**EXCERPT PROVIDED:**
When the Lights Begin to Flicker: Power, Growth, and the Cost of Ignoring Limits

 



In Appalachia, decline rarely arrives all at once.

It comes quietly.

A notice tucked into a utility bill.
A rate increase justified by necessity.
Another explanation built on complexity.

And slowly, life becomes harder to afford in the very places that once powered the nation.

Across Eastern Kentucky and much of Appalachia, electric rates have climbed again and again—sometimes multiple times within a single year. Double-digit percentage increases, once unthinkable, have become routine. For families already stretched thin, electricity is no longer a background expense. It is a source of anxiety.

The explanation offered is familiar: retired power plants, storm recovery, environmental compliance, fuel costs, infrastructure upgrades. Some of this is real. Some of it is greed. Most of it is a system straining under weight it was never designed to carry.

On the surface, this appears to be a regulatory or economic problem.

From a moral and prophetic perspective, it looks like something else entirely.


Power Is Not Optional

Electricity is not a luxury in the modern world. It is as essential as water.

It heats homes in winter.
Cools them in summer.
Runs hospitals, schools, water treatment plants, and emergency services.
Preserves food. Powers communication. Sustains life.

When electricity becomes unreliable or unaffordable, communities do not simply “adjust.” They begin to fracture.

Businesses hesitate to invest.
Elderly residents choose between heat and medicine.
Families leave if they can.
Those who cannot remain—enduring higher costs with fewer choices.

Just as with water, the consequences unfold slowly, then all at once.


Growth Without Foundation

Within a single lifetime, the global population has more than doubled.

In 1969, the world held roughly 3.6 billion people. Today it holds more than 8.2 billion. That growth has not been matched by proportional investment in infrastructure—especially in rural, economically marginalized regions.

**TASK REQUIREMENTS:**
a - According to the essay on Appalachian electric rates, about how many people did the world hold in 1969?
b - For each statement, say whether it agrees with the essay on Appalachian electric rates, and quote the words that decide it. (i) Electricity is described as being as essential as water. (ii) Electric rates in the region rise no more than once a year. (iii) Every explanation offered for the rate increases is put down to greed.

(Entries taken from a collection)
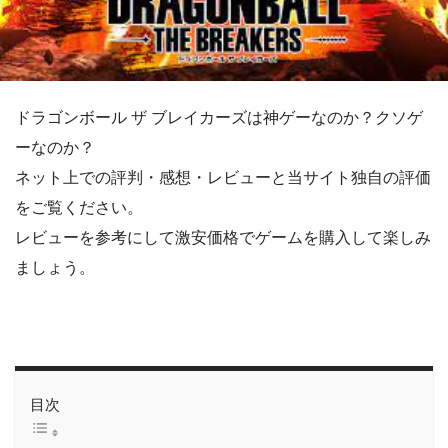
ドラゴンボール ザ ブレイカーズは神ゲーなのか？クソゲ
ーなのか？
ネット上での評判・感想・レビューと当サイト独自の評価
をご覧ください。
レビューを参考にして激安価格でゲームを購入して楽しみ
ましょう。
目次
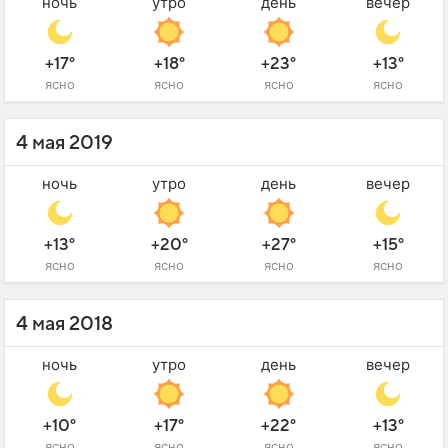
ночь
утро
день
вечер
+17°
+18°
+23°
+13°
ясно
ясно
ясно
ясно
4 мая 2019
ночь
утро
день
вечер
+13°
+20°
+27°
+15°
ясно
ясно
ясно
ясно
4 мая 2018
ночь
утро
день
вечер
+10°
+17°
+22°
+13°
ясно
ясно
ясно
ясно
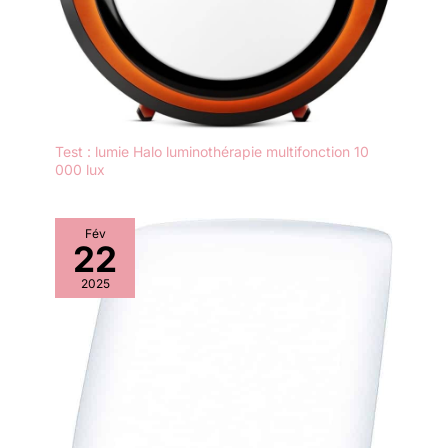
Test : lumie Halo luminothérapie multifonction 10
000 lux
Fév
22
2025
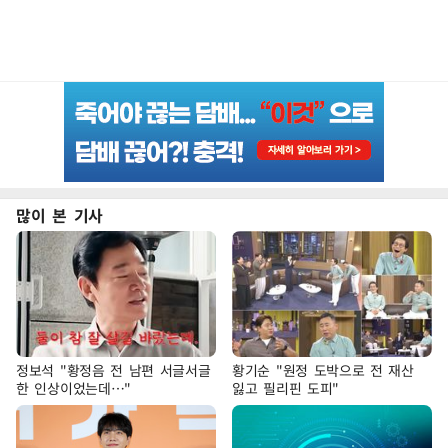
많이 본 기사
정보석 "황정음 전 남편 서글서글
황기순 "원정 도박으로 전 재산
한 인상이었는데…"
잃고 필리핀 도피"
...
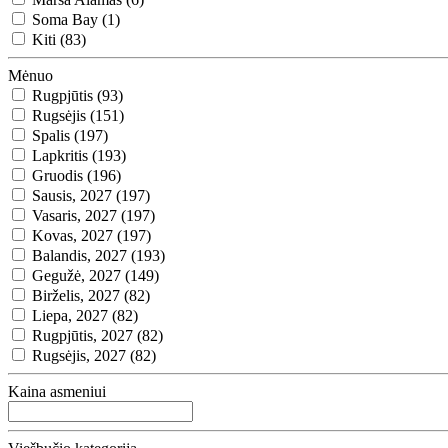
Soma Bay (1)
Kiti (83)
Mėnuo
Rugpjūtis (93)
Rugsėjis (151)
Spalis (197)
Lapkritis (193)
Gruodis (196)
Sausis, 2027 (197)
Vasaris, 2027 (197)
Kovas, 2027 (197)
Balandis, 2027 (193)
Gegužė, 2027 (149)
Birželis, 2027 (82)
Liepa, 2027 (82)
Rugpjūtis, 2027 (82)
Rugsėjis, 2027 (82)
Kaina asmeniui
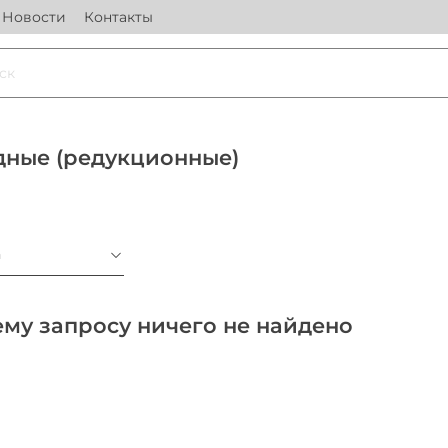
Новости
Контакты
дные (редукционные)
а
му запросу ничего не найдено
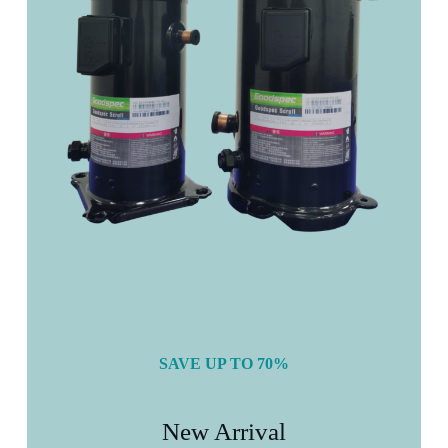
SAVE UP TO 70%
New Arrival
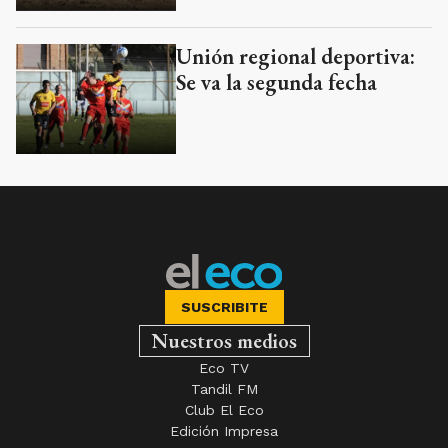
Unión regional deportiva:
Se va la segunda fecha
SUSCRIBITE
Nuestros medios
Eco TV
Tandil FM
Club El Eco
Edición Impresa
--
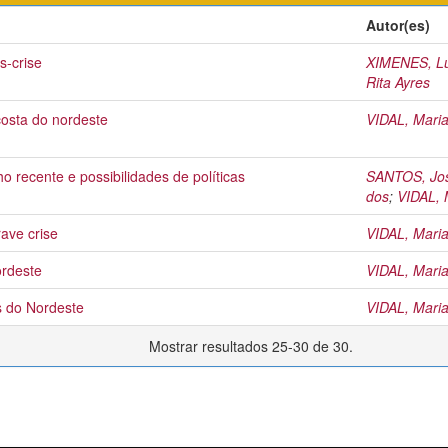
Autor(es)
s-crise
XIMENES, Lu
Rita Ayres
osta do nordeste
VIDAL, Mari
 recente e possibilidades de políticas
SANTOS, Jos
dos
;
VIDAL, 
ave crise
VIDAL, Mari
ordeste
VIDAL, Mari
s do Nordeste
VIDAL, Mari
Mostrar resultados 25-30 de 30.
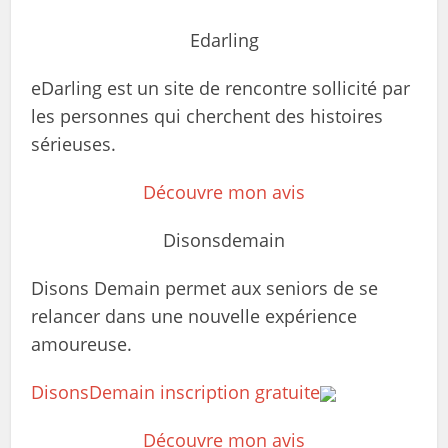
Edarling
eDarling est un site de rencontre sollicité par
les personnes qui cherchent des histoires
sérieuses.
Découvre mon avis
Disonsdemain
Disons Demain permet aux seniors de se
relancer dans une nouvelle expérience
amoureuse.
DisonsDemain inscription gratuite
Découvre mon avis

**SOLUTIONS IN ORDER:**
a - Roughly 3.6 billion people.

b -
(i) Yes: "It is as essential as water."
(ii) No: "sometimes multiple times within a single year"
(iii) No: "Some of this is real. Some of it is greed."